◆ **Given information**

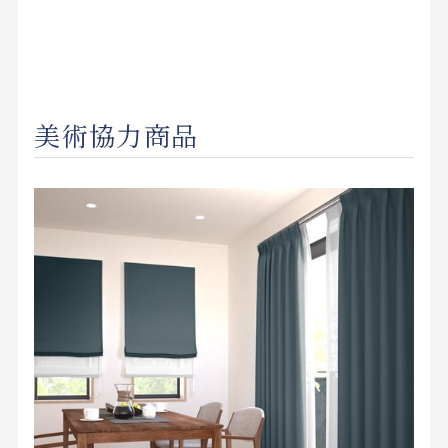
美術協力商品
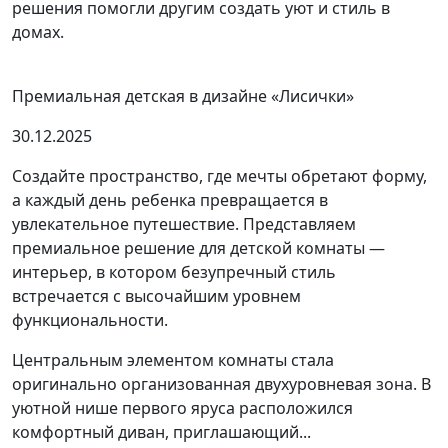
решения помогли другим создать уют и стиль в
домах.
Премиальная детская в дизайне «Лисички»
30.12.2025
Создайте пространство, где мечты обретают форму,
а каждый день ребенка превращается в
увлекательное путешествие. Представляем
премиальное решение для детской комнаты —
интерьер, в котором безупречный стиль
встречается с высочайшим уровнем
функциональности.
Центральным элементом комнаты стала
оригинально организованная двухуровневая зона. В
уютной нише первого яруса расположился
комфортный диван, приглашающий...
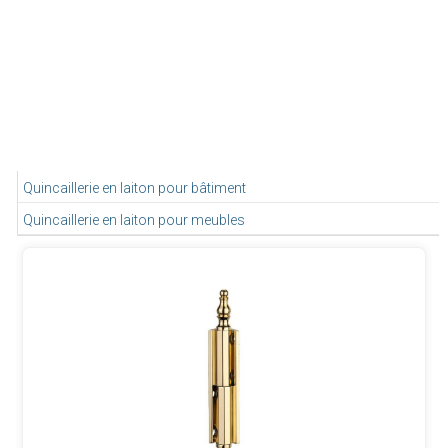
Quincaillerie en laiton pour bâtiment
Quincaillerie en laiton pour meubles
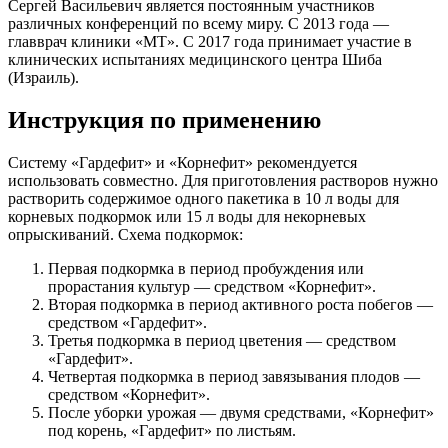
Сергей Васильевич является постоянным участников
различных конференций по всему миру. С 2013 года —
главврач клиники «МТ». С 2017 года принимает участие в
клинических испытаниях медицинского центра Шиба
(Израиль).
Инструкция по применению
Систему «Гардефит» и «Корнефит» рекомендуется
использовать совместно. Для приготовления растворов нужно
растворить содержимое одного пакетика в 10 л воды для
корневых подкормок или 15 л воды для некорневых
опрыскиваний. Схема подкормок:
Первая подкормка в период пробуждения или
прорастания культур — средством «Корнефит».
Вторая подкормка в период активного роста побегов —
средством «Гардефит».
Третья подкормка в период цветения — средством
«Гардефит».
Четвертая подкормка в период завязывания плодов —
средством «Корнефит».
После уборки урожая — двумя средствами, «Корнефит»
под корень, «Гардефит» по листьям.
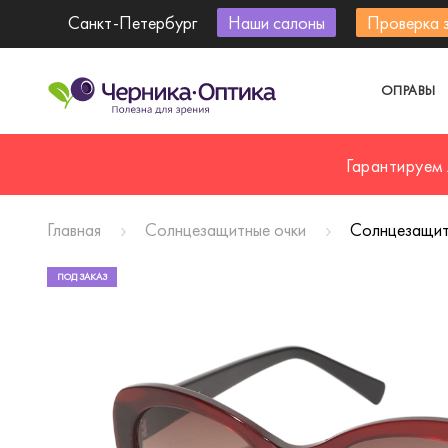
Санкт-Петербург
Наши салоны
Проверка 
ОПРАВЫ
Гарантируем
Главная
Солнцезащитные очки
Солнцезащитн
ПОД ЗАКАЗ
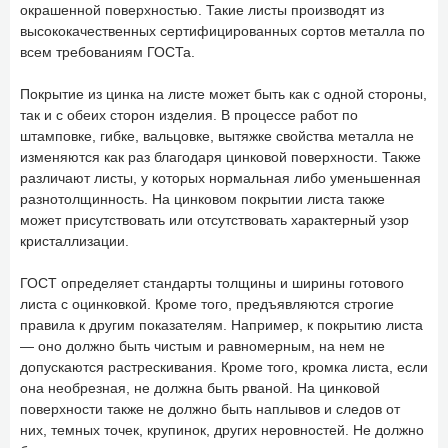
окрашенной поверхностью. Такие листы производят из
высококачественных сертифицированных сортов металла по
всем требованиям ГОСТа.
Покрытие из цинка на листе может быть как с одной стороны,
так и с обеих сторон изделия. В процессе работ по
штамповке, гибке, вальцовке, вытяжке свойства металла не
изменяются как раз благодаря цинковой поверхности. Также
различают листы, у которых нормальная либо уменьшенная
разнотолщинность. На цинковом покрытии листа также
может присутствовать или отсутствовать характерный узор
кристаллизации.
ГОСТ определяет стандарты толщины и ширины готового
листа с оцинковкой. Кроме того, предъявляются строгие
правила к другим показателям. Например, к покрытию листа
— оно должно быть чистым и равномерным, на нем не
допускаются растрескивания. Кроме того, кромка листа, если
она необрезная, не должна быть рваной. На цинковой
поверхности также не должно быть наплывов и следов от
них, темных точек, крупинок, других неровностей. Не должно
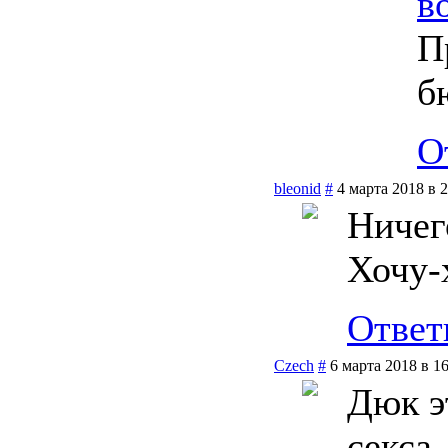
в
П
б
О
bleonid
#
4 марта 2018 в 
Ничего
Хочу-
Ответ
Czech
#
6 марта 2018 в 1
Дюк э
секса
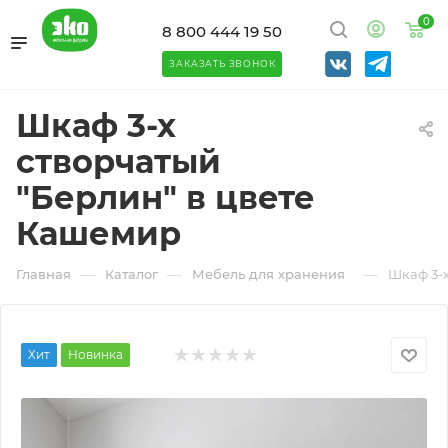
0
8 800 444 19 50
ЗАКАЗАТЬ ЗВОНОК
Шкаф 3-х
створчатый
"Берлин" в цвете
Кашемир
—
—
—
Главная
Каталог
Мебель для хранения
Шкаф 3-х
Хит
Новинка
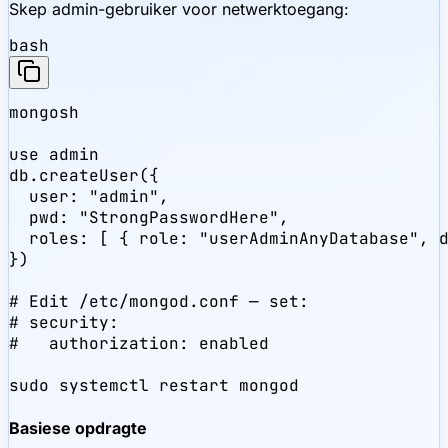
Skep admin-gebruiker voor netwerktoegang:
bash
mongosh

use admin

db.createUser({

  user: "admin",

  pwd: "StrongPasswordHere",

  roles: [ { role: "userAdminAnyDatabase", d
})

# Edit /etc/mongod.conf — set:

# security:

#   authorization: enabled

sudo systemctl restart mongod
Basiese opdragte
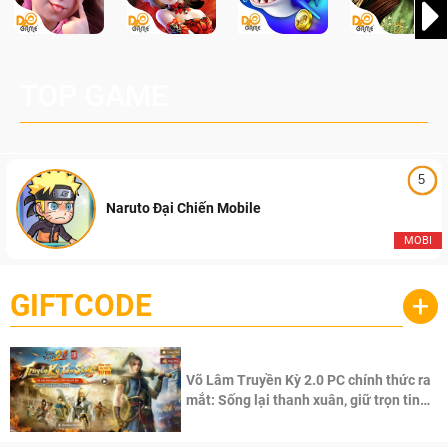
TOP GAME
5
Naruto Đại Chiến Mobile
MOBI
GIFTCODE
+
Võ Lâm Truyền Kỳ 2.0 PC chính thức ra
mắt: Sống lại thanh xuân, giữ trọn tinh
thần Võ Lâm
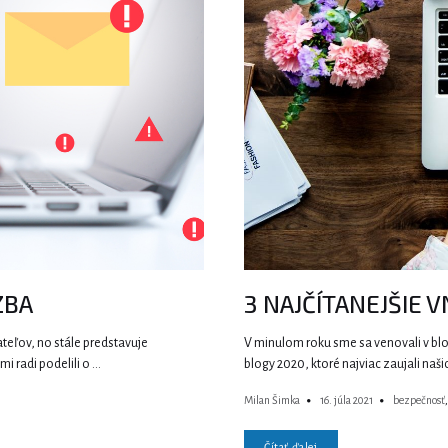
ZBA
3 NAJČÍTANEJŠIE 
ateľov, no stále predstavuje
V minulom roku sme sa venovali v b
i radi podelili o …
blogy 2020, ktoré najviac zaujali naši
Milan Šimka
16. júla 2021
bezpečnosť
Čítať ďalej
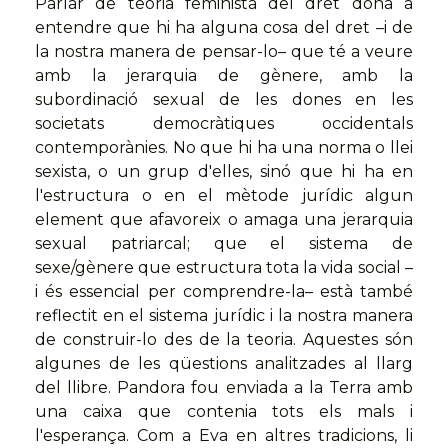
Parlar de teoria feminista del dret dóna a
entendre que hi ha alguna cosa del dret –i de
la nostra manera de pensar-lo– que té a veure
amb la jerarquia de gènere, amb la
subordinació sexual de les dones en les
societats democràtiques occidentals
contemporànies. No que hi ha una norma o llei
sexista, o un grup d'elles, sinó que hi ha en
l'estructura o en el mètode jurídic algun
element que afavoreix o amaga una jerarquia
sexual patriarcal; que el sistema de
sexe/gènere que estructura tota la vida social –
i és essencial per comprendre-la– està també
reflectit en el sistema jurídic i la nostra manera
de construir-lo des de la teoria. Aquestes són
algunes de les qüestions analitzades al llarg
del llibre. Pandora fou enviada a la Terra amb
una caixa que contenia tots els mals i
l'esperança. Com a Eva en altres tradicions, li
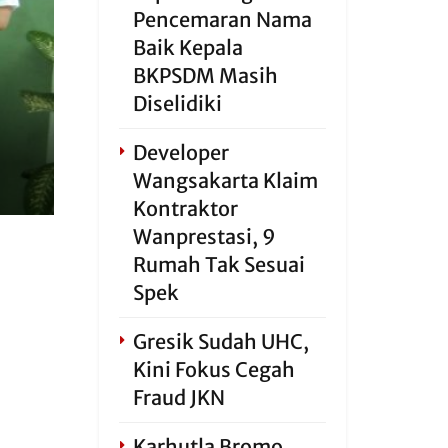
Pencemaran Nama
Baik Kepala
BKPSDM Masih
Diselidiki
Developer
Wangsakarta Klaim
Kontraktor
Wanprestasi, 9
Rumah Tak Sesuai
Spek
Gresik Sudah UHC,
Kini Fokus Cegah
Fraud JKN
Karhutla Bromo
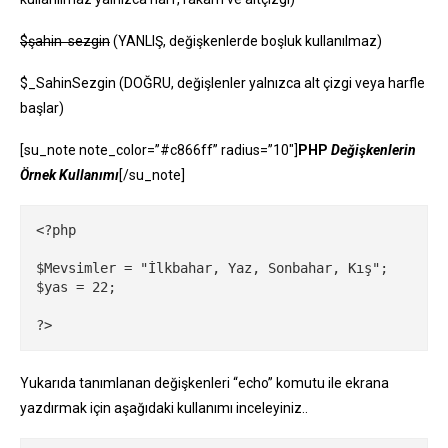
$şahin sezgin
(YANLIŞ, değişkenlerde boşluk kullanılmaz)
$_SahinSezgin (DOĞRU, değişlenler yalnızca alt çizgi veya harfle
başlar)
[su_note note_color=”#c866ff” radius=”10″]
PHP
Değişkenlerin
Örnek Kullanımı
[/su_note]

◆ **Instruction**
Could you rewrite the rows from the start of the records through the line holding "Quincaillerie en laiton pour meubles", inclusive, with "laiton" changed to "cuivre" and everything else left as it is? Leave the pictures out of your answer.

◆ **Response to this task**
美術協力商品
решения помогли другим создать уют и стиль в
домах.
Премиальная детская в дизайне «Лисички»
30.12.2025
Создайте пространство, где мечты обретают форму,
а каждый день ребенка превращается в
увлекательное путешествие. Представляем
премиальное решение для детской комнаты —
интерьер, в котором безупречный стиль
встречается с высочайшим уровнем
функциональности.
Центральным элементом комнаты стала
оригинально организованная двухуровневая зона. В
уютной нише первого яруса расположился
комфортный диван, приглашающий...
Quincaillerie en cuivre pour bâtiment
Quincaillerie en cuivre pour meubles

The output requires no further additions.